A general rule of thumb, which is based on years of author's (subjective) experience, when performing EVA is to do the following:
- Use BM with a reasonable block size to avoid capturing seasonality (read more in the next section) to get the first estimates and to see how the extremes behave. Generally, BM is a "simpler" and more stable model which requires very little input from the user.

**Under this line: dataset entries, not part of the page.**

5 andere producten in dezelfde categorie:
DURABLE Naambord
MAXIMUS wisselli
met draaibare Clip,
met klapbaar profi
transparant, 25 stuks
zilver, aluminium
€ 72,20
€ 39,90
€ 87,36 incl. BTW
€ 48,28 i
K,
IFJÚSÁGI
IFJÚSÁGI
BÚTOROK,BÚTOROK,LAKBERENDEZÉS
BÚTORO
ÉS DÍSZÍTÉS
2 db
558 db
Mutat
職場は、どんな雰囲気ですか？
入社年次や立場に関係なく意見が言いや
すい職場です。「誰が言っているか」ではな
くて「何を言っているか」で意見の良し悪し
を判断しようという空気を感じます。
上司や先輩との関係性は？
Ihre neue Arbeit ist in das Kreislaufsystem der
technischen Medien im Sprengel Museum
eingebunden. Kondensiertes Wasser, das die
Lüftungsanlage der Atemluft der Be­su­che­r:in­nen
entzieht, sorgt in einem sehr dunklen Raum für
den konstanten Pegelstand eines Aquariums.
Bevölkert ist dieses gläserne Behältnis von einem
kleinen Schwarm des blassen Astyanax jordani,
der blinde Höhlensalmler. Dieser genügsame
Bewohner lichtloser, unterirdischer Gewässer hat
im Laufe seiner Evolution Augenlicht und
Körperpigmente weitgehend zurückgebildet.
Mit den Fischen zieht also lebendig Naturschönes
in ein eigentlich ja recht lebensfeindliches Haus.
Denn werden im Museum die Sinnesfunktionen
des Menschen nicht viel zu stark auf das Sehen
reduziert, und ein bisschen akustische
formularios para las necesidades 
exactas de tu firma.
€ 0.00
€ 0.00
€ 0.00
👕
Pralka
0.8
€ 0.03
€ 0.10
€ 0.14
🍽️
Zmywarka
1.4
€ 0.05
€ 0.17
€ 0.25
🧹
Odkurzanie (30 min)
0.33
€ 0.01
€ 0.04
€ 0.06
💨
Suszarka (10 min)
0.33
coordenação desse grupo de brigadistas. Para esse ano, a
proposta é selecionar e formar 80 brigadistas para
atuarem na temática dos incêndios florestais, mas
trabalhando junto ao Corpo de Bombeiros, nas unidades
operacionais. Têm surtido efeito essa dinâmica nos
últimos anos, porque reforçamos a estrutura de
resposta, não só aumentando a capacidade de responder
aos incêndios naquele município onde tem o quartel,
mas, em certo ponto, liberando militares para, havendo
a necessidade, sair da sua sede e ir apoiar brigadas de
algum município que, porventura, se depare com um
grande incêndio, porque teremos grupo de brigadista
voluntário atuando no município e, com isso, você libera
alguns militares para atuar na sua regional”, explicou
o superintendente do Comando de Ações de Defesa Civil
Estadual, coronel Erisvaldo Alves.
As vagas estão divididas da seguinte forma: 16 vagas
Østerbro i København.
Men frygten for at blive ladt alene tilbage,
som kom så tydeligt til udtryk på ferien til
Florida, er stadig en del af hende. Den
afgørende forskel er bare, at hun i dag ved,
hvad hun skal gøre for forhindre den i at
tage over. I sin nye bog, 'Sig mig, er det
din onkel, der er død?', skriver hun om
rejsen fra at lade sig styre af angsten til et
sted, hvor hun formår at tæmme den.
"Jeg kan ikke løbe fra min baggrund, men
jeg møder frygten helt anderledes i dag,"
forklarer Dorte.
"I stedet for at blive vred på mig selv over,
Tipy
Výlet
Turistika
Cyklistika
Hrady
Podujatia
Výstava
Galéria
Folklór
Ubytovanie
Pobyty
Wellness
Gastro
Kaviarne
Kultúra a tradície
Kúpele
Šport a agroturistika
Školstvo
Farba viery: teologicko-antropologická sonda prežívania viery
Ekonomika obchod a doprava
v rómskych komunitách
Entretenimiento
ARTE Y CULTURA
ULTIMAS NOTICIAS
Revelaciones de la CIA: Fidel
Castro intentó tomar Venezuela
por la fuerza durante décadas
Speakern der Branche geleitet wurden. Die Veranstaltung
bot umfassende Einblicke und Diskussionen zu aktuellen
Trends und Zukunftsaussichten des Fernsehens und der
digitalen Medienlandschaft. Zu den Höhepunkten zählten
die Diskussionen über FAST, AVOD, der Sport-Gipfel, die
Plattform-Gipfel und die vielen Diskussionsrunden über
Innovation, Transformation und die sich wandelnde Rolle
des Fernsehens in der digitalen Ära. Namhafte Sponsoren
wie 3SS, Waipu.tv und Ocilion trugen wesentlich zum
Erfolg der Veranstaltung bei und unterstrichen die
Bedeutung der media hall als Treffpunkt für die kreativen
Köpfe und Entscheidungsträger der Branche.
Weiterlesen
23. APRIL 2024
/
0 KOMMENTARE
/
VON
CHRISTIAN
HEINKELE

- Use POT with a reasonable threshold and declustering parameters (read more in the next section) to investigate how stable the model is in the region of target exceedance probabilities (return periods) and to gain more confidence in your results.
Attention
User is strongly discouraged from "playing" with the model parameters until a desired answer is achieved. EVA is not about getting a perfect estimate and a lack of a definitive answer is an answer in itself - it signifies that underlying process may be not random (e.g. seasonality or some trends were not removed prior to performing EVA), that the model is poorly behaved for the data, or that there is simply not enough data to provide an accurate answer for a given probability. This is typically reflected by wide confidence intervals showing that the answer has high uncertainty. For example, your 100-year wind speed may be 50 knots (seems reasonable, right?) but the 95% confidence interval shows 10 to 120 knot uncertainty range - this clearly indicates that, while your answer happened to appear reasonable, the model is telling you that you cannot make any good faith judgement about the 100-year extreme event when using this data and methodology.